Earlier this Summer, Dr David Nicholl tackled Jacob Rees-Mogg on LBC on preparations for a no deal Brexit, particularly on shortages of medicines. He asked Rees-Mogg what mortality rate he would be ok with in the event of no deal.

Rees-Mogg later compared him to the disgraced doctor Andrew Wakefield whose flawed claims about the MMR are still causing problems with vaccine uptake today.

At the time the BMA described this comparison as “utterly disgraceful and totally irresponsible.”

Over the weekend it has been announced that Dr Nicholl will stand for the Liberal Democrats in Bromsgrove, against Chancellor Sajid Javid.

From The Guardian:

He faces an almost impossible task to unseat Javid.The chancellor took 62% of the vote in Bromsgrove in the 2017 election, up 8% on 2015. The Lib Dems came a poor third with fewer than 2,500 votes, a share of just 4.6%.
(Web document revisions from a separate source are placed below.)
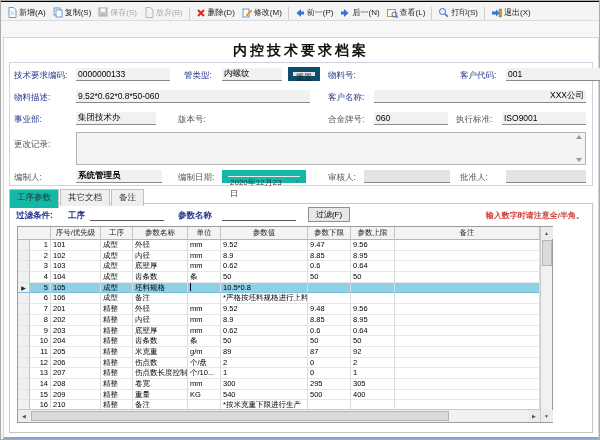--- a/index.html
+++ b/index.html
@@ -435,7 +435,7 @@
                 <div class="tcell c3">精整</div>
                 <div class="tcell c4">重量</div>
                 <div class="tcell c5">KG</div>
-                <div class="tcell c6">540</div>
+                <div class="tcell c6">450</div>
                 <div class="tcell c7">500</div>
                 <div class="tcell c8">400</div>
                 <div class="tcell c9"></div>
But Nicholl is confident he will pick up disenfranchised Tories.

“Things are completely different to 2017. I think when you have a prime minister who is prepared to mislead the Queen, you will have many people who vote Tory, not people in the Tory party, in Bromsgrove, who will be utterly appalled with what is going on and will be looking for a new home,” he said.

Nicholl joined the Lib Dems earlier this summer. He left the Labour party after Owen Smith, the shadow Northern Ireland secretary, was sacked, considering it a decision with damaging consequences for the region.